Selon une source diplomatique française interrogée par Le Monde, « les Russes craignent que l’intervention [en Syrie] ne se transforme en bourbier, en nouvel Afghanistan ». La reconquête des territoires perdus par le régime de Bachar Al-Assad est plus lente qu’espérée, ce qui entraîne des tensions entre Damas et Moscou.

L’intervention russe en Syrie « ne se passe pas particulièrement bien », a d’ailleurs commenté mercredi le secrétaire d’Etat américain adjoint, Antony Blinken. « La Russie dispose de d’avantage d’influence, et a intérêt à pousser Assad et le régime vers une transition », a-t-il ajouté, sur France 24.

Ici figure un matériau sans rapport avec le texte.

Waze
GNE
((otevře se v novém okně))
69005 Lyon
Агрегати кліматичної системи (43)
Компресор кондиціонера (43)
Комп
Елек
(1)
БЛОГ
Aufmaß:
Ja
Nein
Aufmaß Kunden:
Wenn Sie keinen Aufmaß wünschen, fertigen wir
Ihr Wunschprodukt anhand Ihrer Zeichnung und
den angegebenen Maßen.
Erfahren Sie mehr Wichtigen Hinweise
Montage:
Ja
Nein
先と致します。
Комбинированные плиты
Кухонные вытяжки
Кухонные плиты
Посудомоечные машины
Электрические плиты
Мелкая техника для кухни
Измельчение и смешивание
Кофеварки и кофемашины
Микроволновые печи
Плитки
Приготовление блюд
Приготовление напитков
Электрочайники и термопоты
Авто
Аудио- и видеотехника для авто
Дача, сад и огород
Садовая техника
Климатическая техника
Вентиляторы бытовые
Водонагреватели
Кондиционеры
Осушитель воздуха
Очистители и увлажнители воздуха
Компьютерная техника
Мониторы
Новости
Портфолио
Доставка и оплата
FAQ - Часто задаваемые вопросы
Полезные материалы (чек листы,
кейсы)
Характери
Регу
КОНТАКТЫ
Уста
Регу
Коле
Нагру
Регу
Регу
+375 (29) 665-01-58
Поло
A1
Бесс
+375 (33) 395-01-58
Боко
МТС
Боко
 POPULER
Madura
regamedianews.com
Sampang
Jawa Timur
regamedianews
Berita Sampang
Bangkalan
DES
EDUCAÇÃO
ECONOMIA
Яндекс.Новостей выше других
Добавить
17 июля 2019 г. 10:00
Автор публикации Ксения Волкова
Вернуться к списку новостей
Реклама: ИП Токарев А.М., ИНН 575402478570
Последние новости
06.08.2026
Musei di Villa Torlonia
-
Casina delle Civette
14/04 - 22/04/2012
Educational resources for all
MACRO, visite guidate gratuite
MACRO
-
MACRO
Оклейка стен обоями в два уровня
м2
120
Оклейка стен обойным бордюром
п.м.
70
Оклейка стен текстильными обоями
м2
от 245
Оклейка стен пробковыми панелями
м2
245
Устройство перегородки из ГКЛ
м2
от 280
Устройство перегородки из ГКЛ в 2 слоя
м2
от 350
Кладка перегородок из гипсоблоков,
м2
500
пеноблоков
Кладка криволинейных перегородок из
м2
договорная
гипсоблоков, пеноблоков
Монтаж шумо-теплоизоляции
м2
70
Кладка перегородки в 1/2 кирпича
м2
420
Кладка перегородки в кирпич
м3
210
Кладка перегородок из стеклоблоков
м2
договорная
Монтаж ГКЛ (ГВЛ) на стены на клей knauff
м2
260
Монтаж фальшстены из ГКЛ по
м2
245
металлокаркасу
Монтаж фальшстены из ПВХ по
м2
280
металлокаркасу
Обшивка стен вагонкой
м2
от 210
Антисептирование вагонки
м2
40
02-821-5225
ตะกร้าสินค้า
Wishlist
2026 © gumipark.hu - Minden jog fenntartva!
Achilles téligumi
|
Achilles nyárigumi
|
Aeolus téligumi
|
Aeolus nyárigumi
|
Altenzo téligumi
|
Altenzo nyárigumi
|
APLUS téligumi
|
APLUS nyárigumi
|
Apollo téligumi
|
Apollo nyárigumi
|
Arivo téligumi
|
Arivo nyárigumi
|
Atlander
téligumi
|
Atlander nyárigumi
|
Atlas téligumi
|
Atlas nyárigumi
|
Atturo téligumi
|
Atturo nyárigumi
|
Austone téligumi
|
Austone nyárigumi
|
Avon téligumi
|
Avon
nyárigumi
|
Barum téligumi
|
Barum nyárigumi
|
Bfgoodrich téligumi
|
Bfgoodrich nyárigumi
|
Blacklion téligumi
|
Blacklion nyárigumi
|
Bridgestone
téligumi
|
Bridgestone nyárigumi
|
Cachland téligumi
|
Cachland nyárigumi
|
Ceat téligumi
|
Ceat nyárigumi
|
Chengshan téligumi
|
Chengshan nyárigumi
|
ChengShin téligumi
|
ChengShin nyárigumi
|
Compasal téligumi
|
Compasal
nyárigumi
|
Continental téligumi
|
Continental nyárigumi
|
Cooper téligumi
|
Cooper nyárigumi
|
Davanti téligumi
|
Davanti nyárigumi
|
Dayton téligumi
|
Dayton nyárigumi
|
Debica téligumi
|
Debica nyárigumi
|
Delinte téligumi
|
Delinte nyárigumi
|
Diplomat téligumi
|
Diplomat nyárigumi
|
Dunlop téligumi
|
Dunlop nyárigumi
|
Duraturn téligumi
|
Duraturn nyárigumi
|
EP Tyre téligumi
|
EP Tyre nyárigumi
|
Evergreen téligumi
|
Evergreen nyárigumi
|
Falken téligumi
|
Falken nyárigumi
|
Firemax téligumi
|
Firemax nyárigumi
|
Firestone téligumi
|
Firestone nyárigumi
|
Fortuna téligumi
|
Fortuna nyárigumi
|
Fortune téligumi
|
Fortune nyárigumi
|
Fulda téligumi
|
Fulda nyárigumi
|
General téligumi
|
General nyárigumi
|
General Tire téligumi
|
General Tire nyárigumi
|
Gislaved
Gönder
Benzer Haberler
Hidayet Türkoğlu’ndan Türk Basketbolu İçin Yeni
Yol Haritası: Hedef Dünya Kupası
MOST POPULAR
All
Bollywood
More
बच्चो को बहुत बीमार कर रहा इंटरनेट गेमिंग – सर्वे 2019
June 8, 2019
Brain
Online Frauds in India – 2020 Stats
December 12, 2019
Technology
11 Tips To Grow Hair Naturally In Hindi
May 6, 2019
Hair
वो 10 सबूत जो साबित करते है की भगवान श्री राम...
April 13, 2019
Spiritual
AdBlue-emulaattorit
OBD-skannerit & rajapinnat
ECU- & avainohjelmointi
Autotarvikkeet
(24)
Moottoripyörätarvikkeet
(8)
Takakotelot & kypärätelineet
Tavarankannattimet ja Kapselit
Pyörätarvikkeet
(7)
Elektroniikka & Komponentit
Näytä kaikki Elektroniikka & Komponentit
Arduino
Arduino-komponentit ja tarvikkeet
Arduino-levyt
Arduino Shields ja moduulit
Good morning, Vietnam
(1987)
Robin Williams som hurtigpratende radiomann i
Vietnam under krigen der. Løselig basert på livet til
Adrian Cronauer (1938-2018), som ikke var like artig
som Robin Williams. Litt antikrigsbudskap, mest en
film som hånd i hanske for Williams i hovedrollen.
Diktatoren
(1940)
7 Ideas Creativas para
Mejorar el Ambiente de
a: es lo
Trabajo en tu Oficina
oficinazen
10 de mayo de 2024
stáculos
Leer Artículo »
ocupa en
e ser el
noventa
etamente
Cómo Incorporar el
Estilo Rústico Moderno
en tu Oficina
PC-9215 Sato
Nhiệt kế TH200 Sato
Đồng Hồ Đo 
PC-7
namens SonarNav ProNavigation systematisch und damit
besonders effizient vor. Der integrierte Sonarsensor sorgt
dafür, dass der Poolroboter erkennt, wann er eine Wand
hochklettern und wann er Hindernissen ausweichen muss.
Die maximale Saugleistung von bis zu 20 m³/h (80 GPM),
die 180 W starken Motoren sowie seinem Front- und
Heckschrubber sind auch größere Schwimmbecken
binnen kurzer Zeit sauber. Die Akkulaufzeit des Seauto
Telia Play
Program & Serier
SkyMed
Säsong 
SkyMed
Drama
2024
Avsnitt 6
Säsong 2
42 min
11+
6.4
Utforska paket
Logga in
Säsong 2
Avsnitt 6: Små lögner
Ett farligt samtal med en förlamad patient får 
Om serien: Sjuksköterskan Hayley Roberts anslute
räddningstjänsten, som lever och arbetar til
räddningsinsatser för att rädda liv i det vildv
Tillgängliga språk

  • En quoi la présence de l’Iran à la table des négociations peut-elle changer quelque chose ?

C’est un tournant diplomatique majeur dans la crise syrienne : l’Iran, allié du régime de Damas, va participer aux discussions de Vienne. Téhéran apporte une aide financière et militaire massive à Bachar Al-Assad. Pour l’Iran, le rôle que jouera le président syrien dans la résolution de la crise sera forcément important, comme l’a souligné le vice-ministre iranien des affaires étrangères Abbas Araqchi, mercredi :

« Nous n’œuvrons pas à ce qu’Assad reste au pouvoir, comme président, pour toujours, mais nous sommes conscients du rôle qu’il joue dans la lutte contre le terrorisme et dans l’unité nationale du pays. »

L’Iran n’envoie officiellement pas de soldats en Syrie, mais seulement des « conseillers » membres des gardiens de la révolution, un corps d’élite de l’armée de la République islamique. Toutefois, fait sans précédent, Téhéran a annoncé très officiellement début octobre la mort d’une quinzaine d’Iraniens en Syrie.